** REQUIRED WORK **
Below is a listing from which only part is wanted; return exactly the lines from the one with "X153729000Y-102432000D03*" up to and including the one with "X145229000Y-102432000D03*".

------ ENTRIES SHOWN

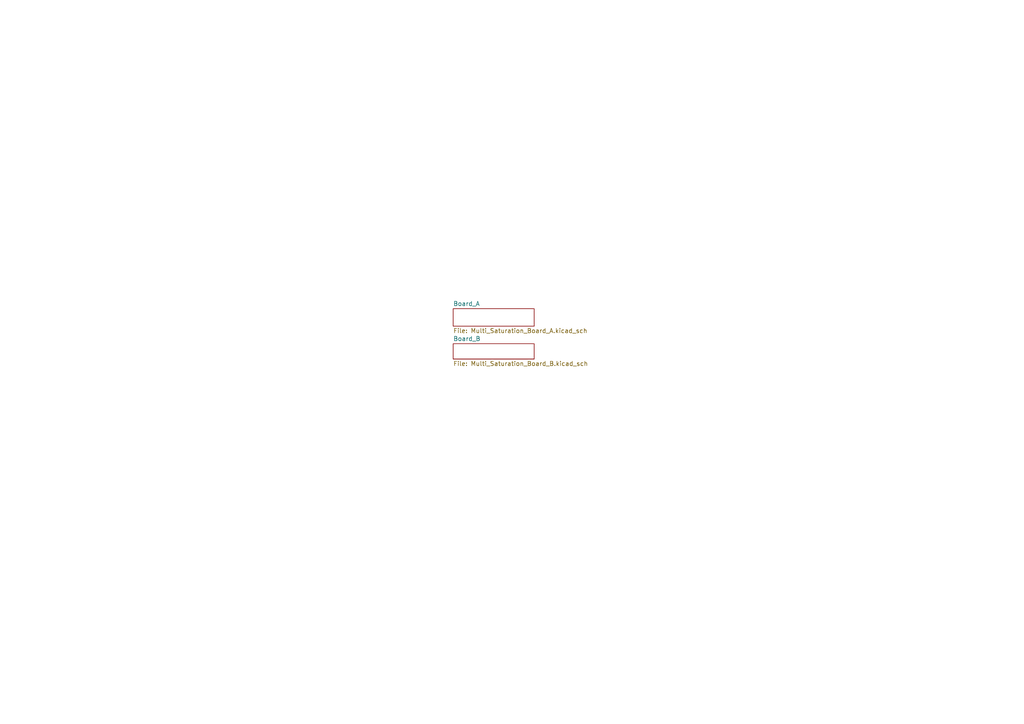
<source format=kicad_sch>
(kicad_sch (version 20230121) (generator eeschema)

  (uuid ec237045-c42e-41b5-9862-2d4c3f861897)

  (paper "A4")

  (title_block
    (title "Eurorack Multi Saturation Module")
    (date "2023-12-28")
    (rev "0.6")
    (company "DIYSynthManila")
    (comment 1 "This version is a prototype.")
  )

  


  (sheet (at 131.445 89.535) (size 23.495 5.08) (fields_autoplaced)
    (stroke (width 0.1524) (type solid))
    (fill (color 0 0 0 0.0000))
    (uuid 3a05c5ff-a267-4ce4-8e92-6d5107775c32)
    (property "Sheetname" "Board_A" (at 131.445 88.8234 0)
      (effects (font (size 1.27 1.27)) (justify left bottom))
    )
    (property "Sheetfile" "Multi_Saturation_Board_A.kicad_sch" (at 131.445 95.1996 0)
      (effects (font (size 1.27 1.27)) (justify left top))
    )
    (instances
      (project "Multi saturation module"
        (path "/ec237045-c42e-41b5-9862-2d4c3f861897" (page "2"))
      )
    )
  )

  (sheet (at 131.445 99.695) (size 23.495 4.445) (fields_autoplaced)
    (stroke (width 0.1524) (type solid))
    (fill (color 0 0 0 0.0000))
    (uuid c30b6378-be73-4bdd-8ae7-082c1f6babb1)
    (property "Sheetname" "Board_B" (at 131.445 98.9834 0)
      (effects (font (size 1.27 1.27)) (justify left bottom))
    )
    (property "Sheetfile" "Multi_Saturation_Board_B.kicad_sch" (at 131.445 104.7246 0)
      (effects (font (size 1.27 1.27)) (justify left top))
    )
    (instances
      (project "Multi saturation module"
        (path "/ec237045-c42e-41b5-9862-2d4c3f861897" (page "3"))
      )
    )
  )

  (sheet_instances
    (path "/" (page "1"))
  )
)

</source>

------------
------ ENTRIES SHOWN

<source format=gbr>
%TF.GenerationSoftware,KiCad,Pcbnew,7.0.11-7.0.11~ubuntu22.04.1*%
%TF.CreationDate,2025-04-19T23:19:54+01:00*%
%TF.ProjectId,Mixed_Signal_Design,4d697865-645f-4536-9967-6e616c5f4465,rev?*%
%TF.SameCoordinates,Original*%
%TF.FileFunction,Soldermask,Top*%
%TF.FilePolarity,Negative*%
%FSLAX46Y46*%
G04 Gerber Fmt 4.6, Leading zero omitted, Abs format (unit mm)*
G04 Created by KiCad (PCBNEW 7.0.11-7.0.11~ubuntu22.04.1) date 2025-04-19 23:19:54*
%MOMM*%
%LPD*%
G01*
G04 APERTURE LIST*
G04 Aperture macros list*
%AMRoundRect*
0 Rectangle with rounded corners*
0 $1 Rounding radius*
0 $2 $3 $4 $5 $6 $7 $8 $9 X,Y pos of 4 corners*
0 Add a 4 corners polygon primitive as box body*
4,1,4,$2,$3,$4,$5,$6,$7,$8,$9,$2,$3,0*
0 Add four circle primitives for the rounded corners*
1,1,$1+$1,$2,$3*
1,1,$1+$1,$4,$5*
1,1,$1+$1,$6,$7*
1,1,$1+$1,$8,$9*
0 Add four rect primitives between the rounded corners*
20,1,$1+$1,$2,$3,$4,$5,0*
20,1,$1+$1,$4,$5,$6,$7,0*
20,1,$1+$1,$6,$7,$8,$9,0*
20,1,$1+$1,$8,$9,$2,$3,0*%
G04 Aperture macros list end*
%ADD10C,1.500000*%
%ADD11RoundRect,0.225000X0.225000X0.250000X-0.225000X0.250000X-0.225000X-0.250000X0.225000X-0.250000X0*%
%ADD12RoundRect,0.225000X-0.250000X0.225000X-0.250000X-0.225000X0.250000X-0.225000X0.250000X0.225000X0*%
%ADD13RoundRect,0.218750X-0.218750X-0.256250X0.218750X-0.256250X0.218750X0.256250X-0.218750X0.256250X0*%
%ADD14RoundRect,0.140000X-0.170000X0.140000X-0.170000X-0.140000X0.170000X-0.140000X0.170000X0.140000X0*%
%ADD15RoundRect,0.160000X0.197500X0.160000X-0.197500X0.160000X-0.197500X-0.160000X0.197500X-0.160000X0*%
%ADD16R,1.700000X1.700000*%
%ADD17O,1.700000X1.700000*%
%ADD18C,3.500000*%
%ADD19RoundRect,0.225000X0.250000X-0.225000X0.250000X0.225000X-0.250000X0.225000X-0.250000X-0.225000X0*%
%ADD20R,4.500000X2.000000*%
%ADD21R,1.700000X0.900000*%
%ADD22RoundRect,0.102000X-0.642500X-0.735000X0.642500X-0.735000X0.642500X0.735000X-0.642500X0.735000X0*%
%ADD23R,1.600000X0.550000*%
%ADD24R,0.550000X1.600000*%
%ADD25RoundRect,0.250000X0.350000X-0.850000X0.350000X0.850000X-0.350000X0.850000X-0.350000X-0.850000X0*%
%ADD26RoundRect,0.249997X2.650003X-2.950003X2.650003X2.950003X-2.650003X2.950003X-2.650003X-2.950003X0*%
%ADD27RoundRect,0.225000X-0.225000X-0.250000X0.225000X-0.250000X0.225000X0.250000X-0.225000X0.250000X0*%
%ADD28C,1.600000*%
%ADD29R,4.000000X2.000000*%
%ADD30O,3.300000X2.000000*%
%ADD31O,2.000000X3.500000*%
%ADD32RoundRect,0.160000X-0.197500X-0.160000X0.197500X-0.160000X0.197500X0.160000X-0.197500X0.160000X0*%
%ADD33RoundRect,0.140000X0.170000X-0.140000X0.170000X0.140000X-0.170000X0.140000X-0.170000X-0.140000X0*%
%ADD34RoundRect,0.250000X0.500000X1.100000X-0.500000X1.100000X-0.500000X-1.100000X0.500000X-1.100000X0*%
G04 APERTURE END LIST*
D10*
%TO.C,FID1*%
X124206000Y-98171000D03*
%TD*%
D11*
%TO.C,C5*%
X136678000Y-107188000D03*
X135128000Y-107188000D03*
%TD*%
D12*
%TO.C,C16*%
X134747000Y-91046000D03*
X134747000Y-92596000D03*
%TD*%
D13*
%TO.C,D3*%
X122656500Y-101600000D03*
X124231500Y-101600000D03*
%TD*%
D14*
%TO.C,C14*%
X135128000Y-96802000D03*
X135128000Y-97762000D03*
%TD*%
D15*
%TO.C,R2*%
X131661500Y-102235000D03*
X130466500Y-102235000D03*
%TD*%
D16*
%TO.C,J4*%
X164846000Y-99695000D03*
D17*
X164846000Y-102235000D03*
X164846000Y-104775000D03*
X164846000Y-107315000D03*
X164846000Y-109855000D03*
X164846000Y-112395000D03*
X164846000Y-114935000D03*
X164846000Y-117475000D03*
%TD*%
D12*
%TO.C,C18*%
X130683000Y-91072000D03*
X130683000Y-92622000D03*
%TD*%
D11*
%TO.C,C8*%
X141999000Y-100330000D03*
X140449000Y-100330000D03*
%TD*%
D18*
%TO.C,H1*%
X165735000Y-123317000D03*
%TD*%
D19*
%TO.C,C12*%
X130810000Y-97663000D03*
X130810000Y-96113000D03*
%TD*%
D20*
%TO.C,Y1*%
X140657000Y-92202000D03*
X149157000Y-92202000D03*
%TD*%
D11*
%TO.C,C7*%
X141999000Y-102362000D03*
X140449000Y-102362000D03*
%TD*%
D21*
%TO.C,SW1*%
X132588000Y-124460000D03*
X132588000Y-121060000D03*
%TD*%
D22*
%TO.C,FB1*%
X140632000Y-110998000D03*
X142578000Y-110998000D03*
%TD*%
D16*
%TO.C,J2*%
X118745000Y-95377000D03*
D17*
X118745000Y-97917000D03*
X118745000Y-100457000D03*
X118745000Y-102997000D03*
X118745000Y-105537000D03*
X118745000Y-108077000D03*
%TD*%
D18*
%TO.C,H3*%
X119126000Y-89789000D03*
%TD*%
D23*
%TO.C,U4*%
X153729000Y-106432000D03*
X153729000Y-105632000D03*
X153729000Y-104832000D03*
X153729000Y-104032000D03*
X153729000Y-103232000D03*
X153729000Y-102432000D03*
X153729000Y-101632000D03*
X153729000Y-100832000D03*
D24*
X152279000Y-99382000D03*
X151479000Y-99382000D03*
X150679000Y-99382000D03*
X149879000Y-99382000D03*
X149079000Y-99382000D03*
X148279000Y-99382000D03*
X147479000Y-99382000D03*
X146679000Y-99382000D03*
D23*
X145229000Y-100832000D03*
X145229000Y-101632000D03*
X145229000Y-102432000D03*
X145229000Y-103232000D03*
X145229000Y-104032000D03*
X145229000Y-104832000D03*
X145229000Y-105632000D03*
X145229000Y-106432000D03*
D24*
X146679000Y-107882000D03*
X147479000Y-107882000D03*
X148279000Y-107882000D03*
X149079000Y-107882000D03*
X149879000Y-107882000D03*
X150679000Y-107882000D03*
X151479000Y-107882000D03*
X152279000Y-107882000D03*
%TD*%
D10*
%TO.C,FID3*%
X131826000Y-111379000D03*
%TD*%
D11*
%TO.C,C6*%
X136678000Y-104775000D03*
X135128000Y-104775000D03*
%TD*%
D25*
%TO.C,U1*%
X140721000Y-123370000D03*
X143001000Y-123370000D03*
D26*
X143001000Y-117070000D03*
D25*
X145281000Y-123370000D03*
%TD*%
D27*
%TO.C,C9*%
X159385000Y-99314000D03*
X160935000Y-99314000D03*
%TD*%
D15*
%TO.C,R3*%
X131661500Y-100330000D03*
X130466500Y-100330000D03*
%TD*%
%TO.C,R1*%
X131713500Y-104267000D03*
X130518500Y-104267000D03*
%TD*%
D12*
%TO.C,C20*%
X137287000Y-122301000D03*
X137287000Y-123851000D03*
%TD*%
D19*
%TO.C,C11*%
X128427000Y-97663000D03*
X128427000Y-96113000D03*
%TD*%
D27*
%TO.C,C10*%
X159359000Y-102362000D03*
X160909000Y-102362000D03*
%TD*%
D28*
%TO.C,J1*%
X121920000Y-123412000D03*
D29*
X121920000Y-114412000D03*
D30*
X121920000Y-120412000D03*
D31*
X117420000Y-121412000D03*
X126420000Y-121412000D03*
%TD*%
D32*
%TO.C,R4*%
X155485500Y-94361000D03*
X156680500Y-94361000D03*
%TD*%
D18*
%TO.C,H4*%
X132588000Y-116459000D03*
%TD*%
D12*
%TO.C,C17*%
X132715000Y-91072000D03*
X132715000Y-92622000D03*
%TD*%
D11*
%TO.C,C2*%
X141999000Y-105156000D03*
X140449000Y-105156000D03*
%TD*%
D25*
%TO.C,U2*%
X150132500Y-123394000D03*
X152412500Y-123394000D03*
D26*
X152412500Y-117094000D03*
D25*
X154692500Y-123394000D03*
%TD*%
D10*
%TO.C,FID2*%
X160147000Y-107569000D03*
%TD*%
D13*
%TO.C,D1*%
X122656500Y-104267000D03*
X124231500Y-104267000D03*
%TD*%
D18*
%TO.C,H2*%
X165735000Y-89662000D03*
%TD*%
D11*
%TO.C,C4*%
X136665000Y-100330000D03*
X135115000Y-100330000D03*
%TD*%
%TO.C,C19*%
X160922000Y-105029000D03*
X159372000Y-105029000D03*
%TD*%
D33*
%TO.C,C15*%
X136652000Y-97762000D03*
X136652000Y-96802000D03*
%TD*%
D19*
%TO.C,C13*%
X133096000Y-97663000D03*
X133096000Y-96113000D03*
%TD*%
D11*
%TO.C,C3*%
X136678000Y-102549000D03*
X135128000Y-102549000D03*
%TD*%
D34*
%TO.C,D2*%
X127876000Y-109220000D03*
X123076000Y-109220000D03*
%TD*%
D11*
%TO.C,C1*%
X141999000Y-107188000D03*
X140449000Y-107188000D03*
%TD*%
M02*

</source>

------------

** PROBLEM SOLUTION **
X153729000Y-102432000D03*
X153729000Y-101632000D03*
X153729000Y-100832000D03*
D24*
X152279000Y-99382000D03*
X151479000Y-99382000D03*
X150679000Y-99382000D03*
X149879000Y-99382000D03*
X149079000Y-99382000D03*
X148279000Y-99382000D03*
X147479000Y-99382000D03*
X146679000Y-99382000D03*
D23*
X145229000Y-100832000D03*
X145229000Y-101632000D03*
X145229000Y-102432000D03*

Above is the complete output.